My simple approach to use delta max and min resistance and temperature yielded a tempco of 2.72 ppm/C. If I interpret your figure of -22.35e-3 correctly this translates to -2.235 ppm/C. If that is the case I was not too far off
enut11
You're welcome.
Let's see, on the bottom right plot R goes from 10050 + 0.66 ohm to 10050 + 0.50 ohm from 28.6 to 36 degrees (the labels on the Y axis are messed up, insufficient precision), that gives (0.50-0.66)/(36-28.6)=-21e-3 ohm/degree, dividing by 10050 that gives -2.1 ppm/°C so yes we're in agreement.
I used GNU Octave, a program similar to Matlab except you don't have to fork out $4000 to get an fft() function and another $4000 to be able to load HDF5 files. Script attached (paths need to be adjusted.)
No worries for the test, if/when you get back to it ping me.
PS. Looks like the forum doesn't like *.m files! Zipped.
@berke, I have two small relays, one has 70R coil and the other 170R. I could test the coil tempco of one of those if you want?
enut11
Sure that would give an interesting comparison point, the 70R sounds comparable to what I have.
I can share the Octave script for the plots if you want.
Like jonpaul said the copper tempco is well-known but the practical information about the deviations is what is most interesting. Also it's not as fun to just look up the value!
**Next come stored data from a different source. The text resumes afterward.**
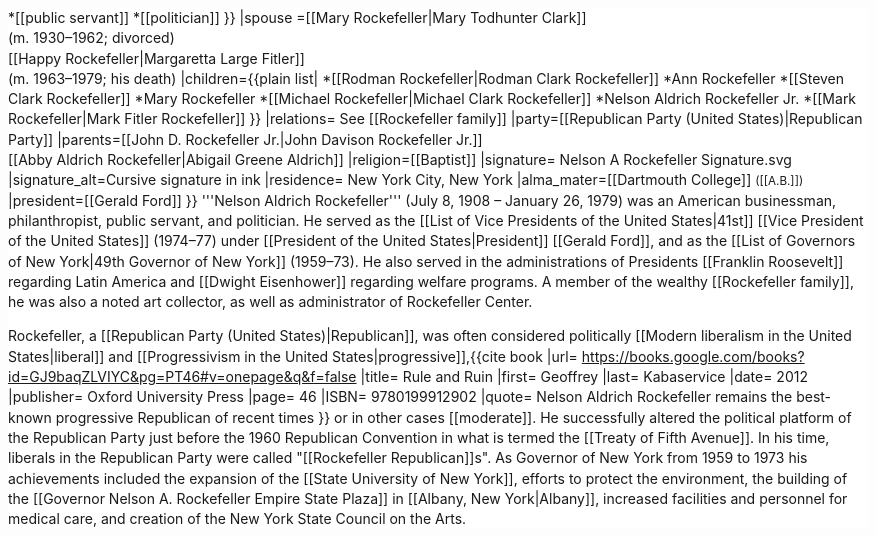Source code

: *[[public servant]]
*[[politician]]
}}
|spouse =[[Mary Rockefeller|Mary Todhunter Clark]]<br>(m. 1930–1962; divorced)<br>[[Happy Rockefeller|Margaretta Large Fitler]]<br>(m. 1963–1979; his death)
|children={{plain list|
*[[Rodman Rockefeller|Rodman Clark Rockefeller]]
*Ann Rockefeller
*[[Steven Clark Rockefeller]]
*Mary Rockefeller
*[[Michael Rockefeller|Michael Clark Rockefeller]]
*Nelson Aldrich Rockefeller Jr.
*[[Mark Rockefeller|Mark Fitler Rockefeller]]
}}
|relations= See [[Rockefeller family]]
|party=[[Republican Party (United States)|Republican Party]]
|parents=[[John D. Rockefeller Jr.|John Davison Rockefeller Jr.]]<br>[[Abby Aldrich Rockefeller|Abigail Greene Aldrich]]
|religion=[[Baptist]]
|signature= Nelson A Rockefeller Signature.svg
|signature_alt=Cursive signature in ink
|residence= New York City, New York
|alma_mater=[[Dartmouth College]] <small>([[A.B.]])</small>
|president=[[Gerald Ford]]
}}
'''Nelson Aldrich Rockefeller''' (July 8, 1908 – January 26, 1979) was an American businessman, philanthropist, public servant, and politician. He served as the [[List of Vice Presidents of the United States|41st]] [[Vice President of the United States]] (1974–77) under [[President of the United States|President]] [[Gerald Ford]], and as the [[List of Governors of New York|49th Governor of New York]] (1959–73). He also served in the administrations of Presidents [[Franklin Roosevelt]] regarding Latin America and [[Dwight Eisenhower]] regarding welfare programs. A member of the wealthy [[Rockefeller family]], he was also a noted art collector, as well as administrator of Rockefeller Center.

Rockefeller, a [[Republican Party (United States)|Republican]], was often considered politically [[Modern liberalism in the United States|liberal]] and [[Progressivism in the United States|progressive]],<ref>{{cite book |url= https://books.google.com/books?id=GJ9baqZLVIYC&pg=PT46#v=onepage&q&f=false |title= Rule and Ruin |first= Geoffrey |last= Kabaservice |date= 2012 |publisher= Oxford University Press |page= 46 |ISBN= 9780199912902 |quote= Nelson Aldrich Rockefeller remains the best-known progressive Republican of recent times }}</ref> or in other cases [[moderate]]. He successfully altered the political platform of the Republican Party just before the 1960 Republican Convention in what is termed the [[Treaty of Fifth Avenue]]. In his time, liberals in the Republican Party were called "[[Rockefeller Republican]]s".  As Governor of New York from 1959 to 1973 his achievements included the expansion of the [[State University of New York]], efforts to protect the environment, the building of the [[Governor Nelson A. Rockefeller Empire State Plaza]] in [[Albany, New York|Albany]], increased facilities and personnel for medical care, and creation of the New York State Council on the Arts.
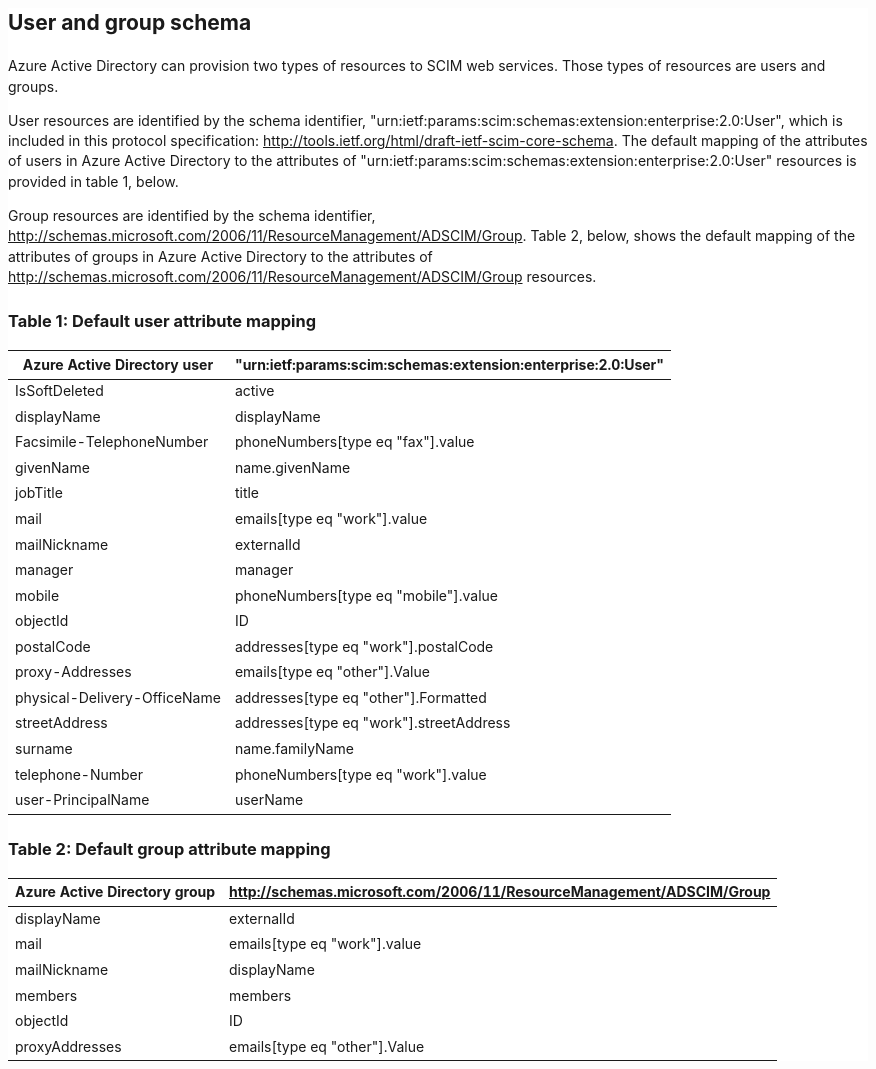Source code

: 
## User and group schema
Azure Active Directory can provision two types of resources to SCIM web services.  Those types of resources are users and groups.  

User resources are identified by the schema identifier, "urn:ietf:params:scim:schemas:extension:enterprise:2.0:User", which is included in this protocol specification: http://tools.ietf.org/html/draft-ietf-scim-core-schema.  The default mapping of the attributes of users in Azure Active Directory to the attributes of "urn:ietf:params:scim:schemas:extension:enterprise:2.0:User" resources is provided in table 1, below.  

Group resources are identified by the schema identifier, http://schemas.microsoft.com/2006/11/ResourceManagement/ADSCIM/Group.  Table 2, below, shows the default mapping of the attributes of groups in Azure Active Directory to the attributes of http://schemas.microsoft.com/2006/11/ResourceManagement/ADSCIM/Group resources.  

### Table 1: Default user attribute mapping
| Azure Active Directory user | "urn:ietf:params:scim:schemas:extension:enterprise:2.0:User" |
| --- | --- |
| IsSoftDeleted |active |
| displayName |displayName |
| Facsimile-TelephoneNumber |phoneNumbers[type eq "fax"].value |
| givenName |name.givenName |
| jobTitle |title |
| mail |emails[type eq "work"].value |
| mailNickname |externalId |
| manager |manager |
| mobile |phoneNumbers[type eq "mobile"].value |
| objectId |ID |
| postalCode |addresses[type eq "work"].postalCode |
| proxy-Addresses |emails[type eq "other"].Value |
| physical-Delivery-OfficeName |addresses[type eq "other"].Formatted |
| streetAddress |addresses[type eq "work"].streetAddress |
| surname |name.familyName |
| telephone-Number |phoneNumbers[type eq "work"].value |
| user-PrincipalName |userName |

### Table 2: Default group attribute mapping
| Azure Active Directory group | http://schemas.microsoft.com/2006/11/ResourceManagement/ADSCIM/Group |
| --- | --- |
| displayName |externalId |
| mail |emails[type eq "work"].value |
| mailNickname |displayName |
| members |members |
| objectId |ID |
| proxyAddresses |emails[type eq "other"].Value |


[0]: ./media/use-scim-to-provision-users-and-groups/scim-figure-1.png
[1]: ./media/use-scim-to-provision-users-and-groups/scim-figure-2a.png
[2]: ./media/use-scim-to-provision-users-and-groups/scim-figure-2b.png
[3]: ./media/use-scim-to-provision-users-and-groups/scim-figure-3.png
[4]: ./media/use-scim-to-provision-users-and-groups/scim-figure-4.png
[5]: ./media/use-scim-to-provision-users-and-groups/scim-figure-5.png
@berke, attached is a partial test of a 70R relay. The temperature sensor failed again during this test. I switched the oven on at record #150 and off at #550. Hopefully there is some useful data to analyse. During the test I did note a large change in resistance and it could be observed in real time! Note CSV changed to TXT.
enut11
@enut11, this data doesn't seem to be good. I can't find an interval with a decent one-to-one relation between temperature and resistance, see below.